For Sam, it can be summed up by one man – James Tomkins. I have a running joke with friends (from playing FIFA) that James Tomkins is the best player in the world (because he’s surprisingly good on FIFA). Sadly, he’s not very good in the real world, as he proved with his awful miss at one end and lead-arsed attempt to catch Lanzini for the third goal. It’s like watching your nan chase the dog after it steals her teeth.
Over in Hull, they’ve got a new boss that nobody has heard of. And he’s foreign. And he replaced an Englishman most view as unfairly sacked. He’s rubbish, clueless, it’ll end in disaster. Guess what? He knows what he’s doing. Despite Michael Dawson moving at the speed of slow permanently, they came from behind to beat Bournemouth. Abel Hernandez got two with the first courtesy of Andy Robertson’s peach of a cross. Sadly, the Uruguayan channelled Bolo Zenden for his dancing celebration. There’s been a lot of comparisons to Jose for the new Hull boss and creepily he sounds just like him. When will the paranoia kick in?
Incredibly, we were sent to Sunderland next who I swear have overstayed their welcome by about three years. They were playing Stokealona who lined up with the exotic ASC up front – Arnautovic, Shaqiri and… Crouch. Luckily the big man is in form and even Ibra-lite Marko got two. Questions will arise around Vito Mannone in goal though. Questions like why is he even allowed to play?
Poor David Moyes will have little consolation from this game other than the fact that Jack Rodwell has finally hit puberty and is starting to grow a beard. There was a Sunderland fan angry during the game that summed them up – toothless and shouty.
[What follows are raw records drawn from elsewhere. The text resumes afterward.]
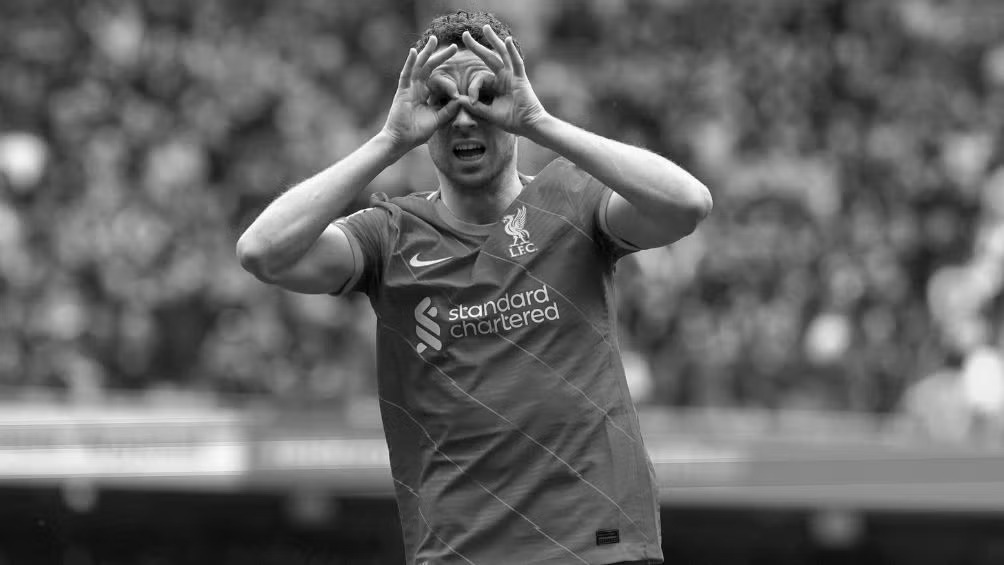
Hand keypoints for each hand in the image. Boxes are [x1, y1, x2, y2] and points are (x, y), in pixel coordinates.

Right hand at [381, 36, 460, 150]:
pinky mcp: (402, 91)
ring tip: (433, 40)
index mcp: (426, 94)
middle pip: (430, 67)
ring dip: (426, 52)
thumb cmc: (417, 133)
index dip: (448, 73)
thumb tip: (461, 99)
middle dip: (441, 56)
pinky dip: (410, 63)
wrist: (401, 141)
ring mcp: (409, 88)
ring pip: (418, 66)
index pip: (438, 77)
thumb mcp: (438, 120)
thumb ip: (449, 110)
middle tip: (454, 46)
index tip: (460, 63)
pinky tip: (414, 52)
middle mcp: (418, 88)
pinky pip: (406, 74)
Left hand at [459, 26, 548, 136]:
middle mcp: (504, 77)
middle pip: (489, 57)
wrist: (528, 126)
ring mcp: (513, 75)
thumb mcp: (488, 113)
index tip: (471, 101)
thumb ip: (474, 106)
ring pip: (502, 54)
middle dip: (476, 46)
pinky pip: (516, 62)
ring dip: (493, 40)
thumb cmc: (511, 120)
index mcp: (496, 84)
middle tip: (464, 34)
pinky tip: (507, 39)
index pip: (480, 78)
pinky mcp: (521, 78)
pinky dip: (512, 51)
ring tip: (485, 28)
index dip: (473, 87)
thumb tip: (457, 99)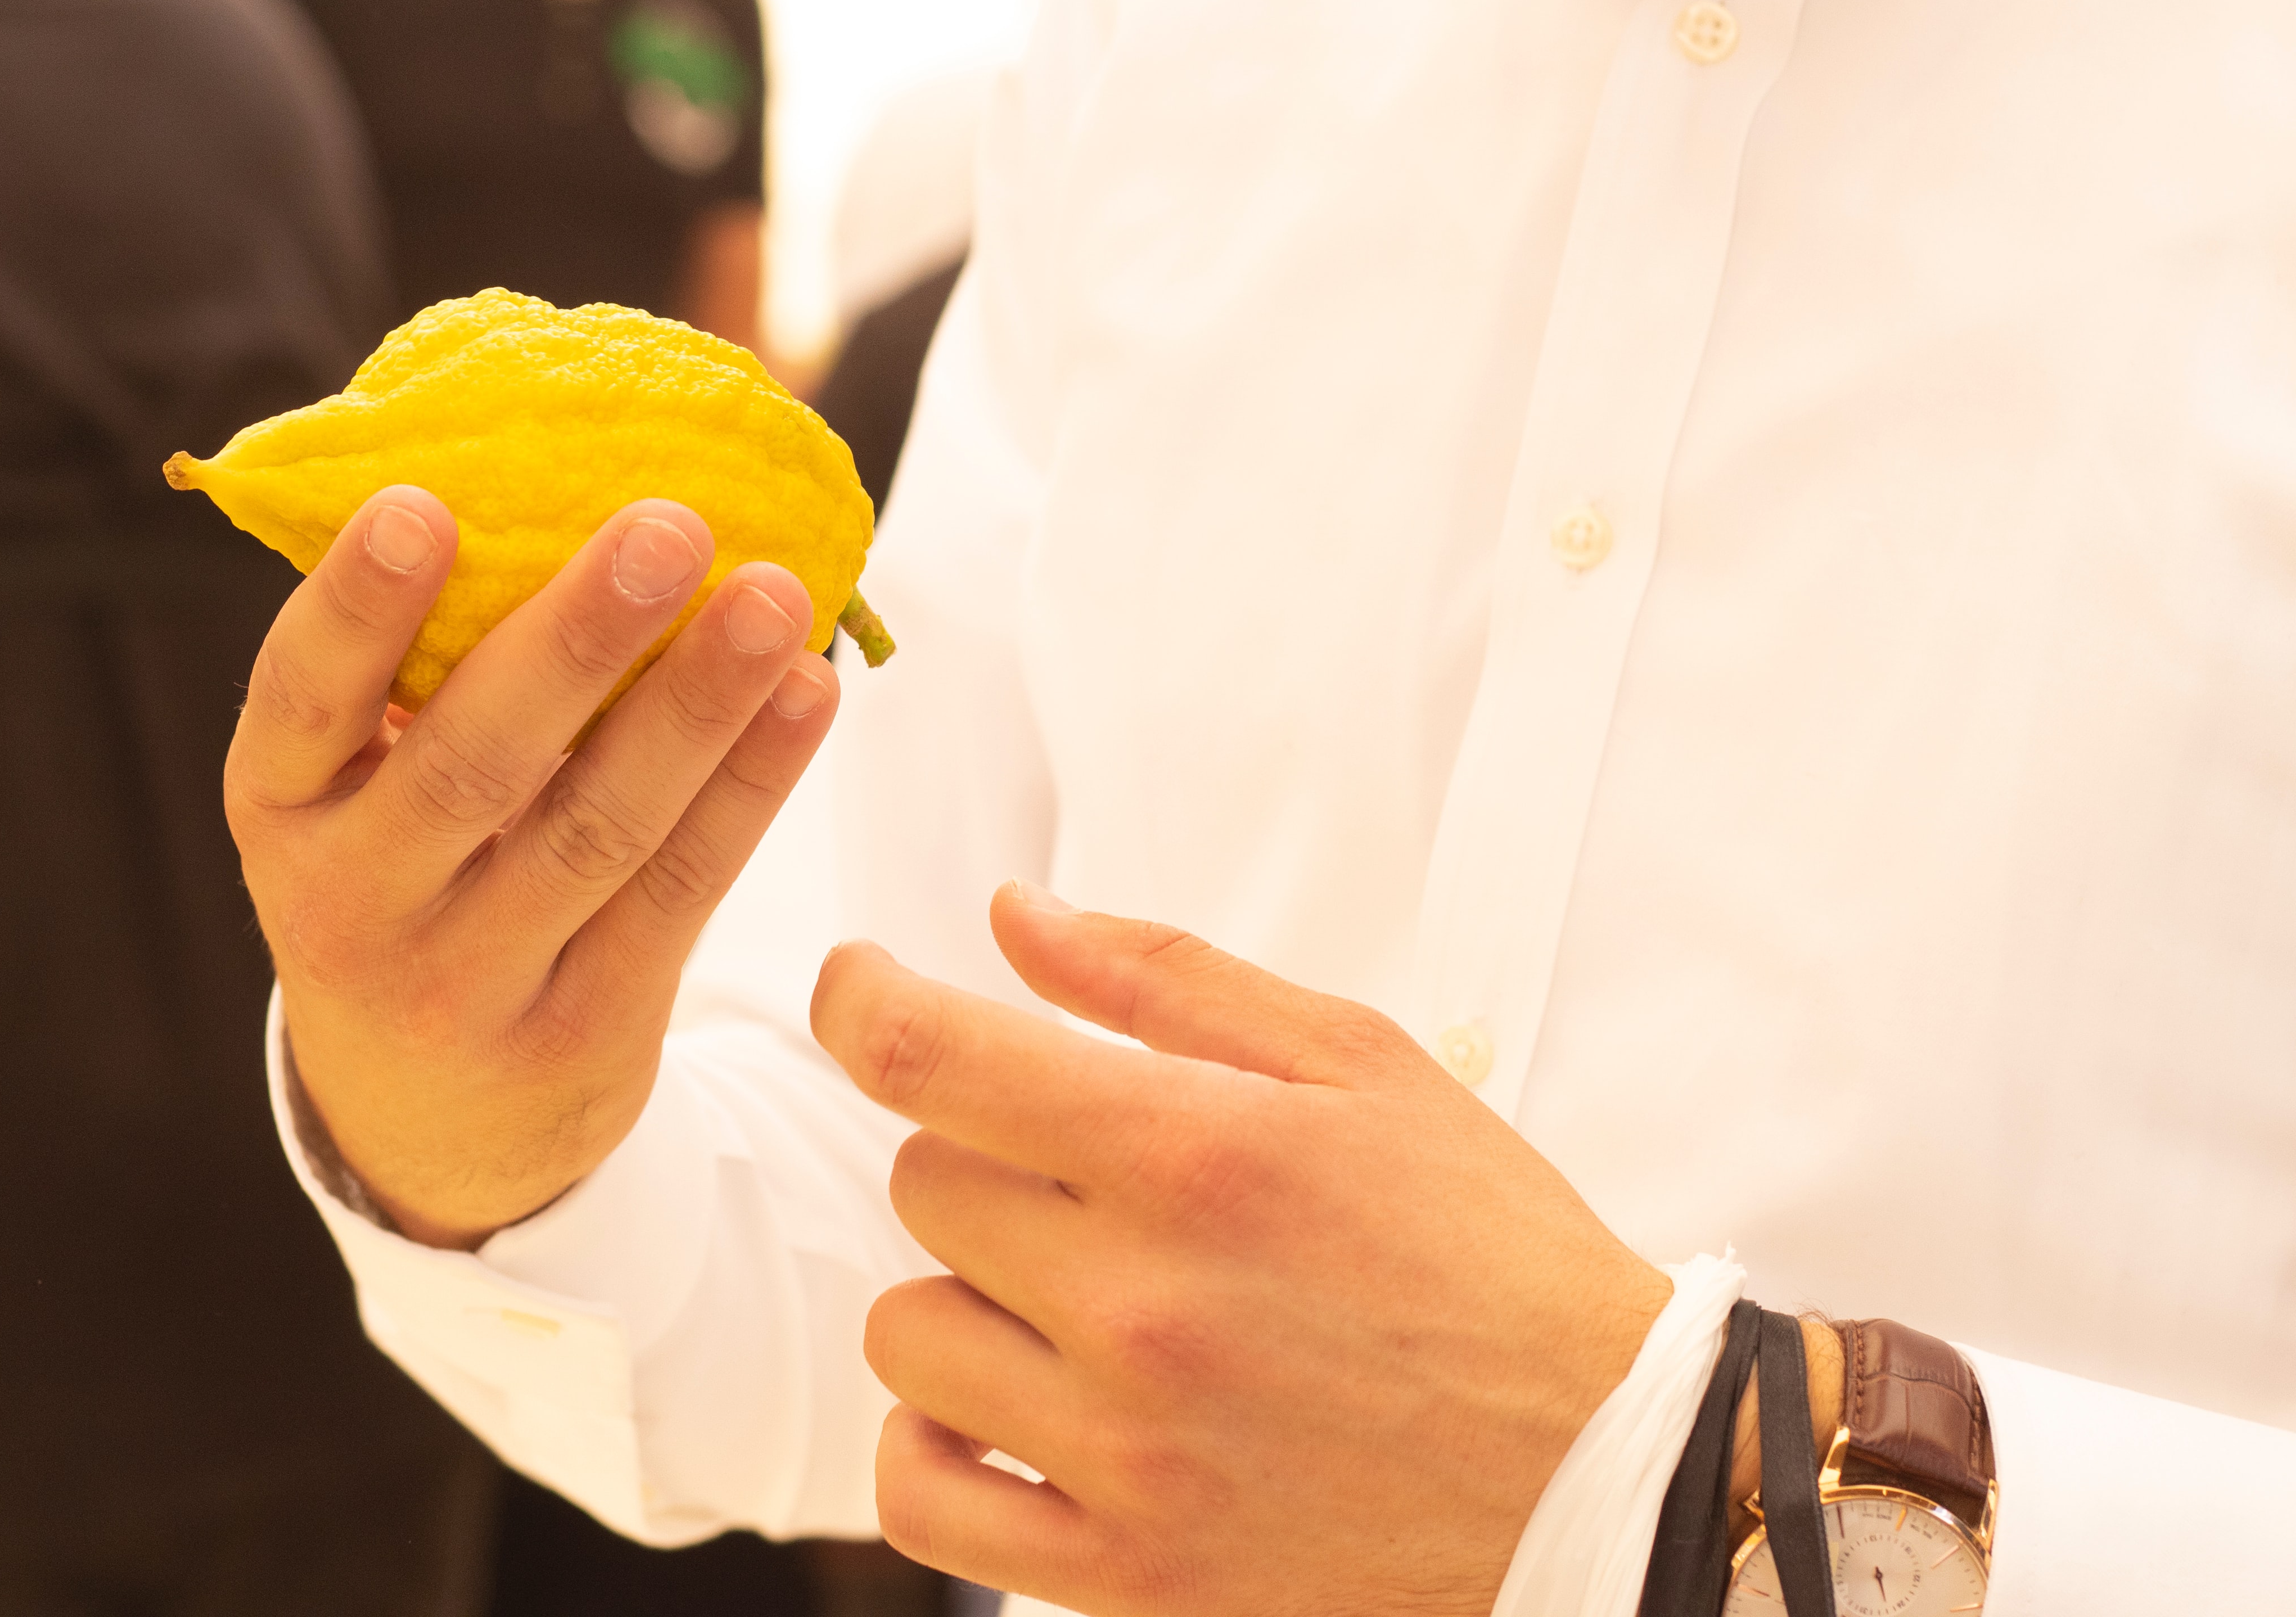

To Burnley where the hosts decided the best way to stop Southampton was to put two men on the line any chance they could. Fortunately for them, Joey Barton was finally allowed out of Scott Brown’s pocket after four months to score on his return to being an insufferable clown.
We end at Vicarage Road where Middlesbrough looked to continue to bore their way to safety. It was the battle of the sides with dodgy recent signings. For all involved, it was lucky that Rudy Gestede and Tom Cleverley were on the bench. Nothing happened in this game. It was rubbish.
What wasn’t rubbish though was the excellent tribute to Graham Taylor at the end of the show. A really classy job from the BBC there.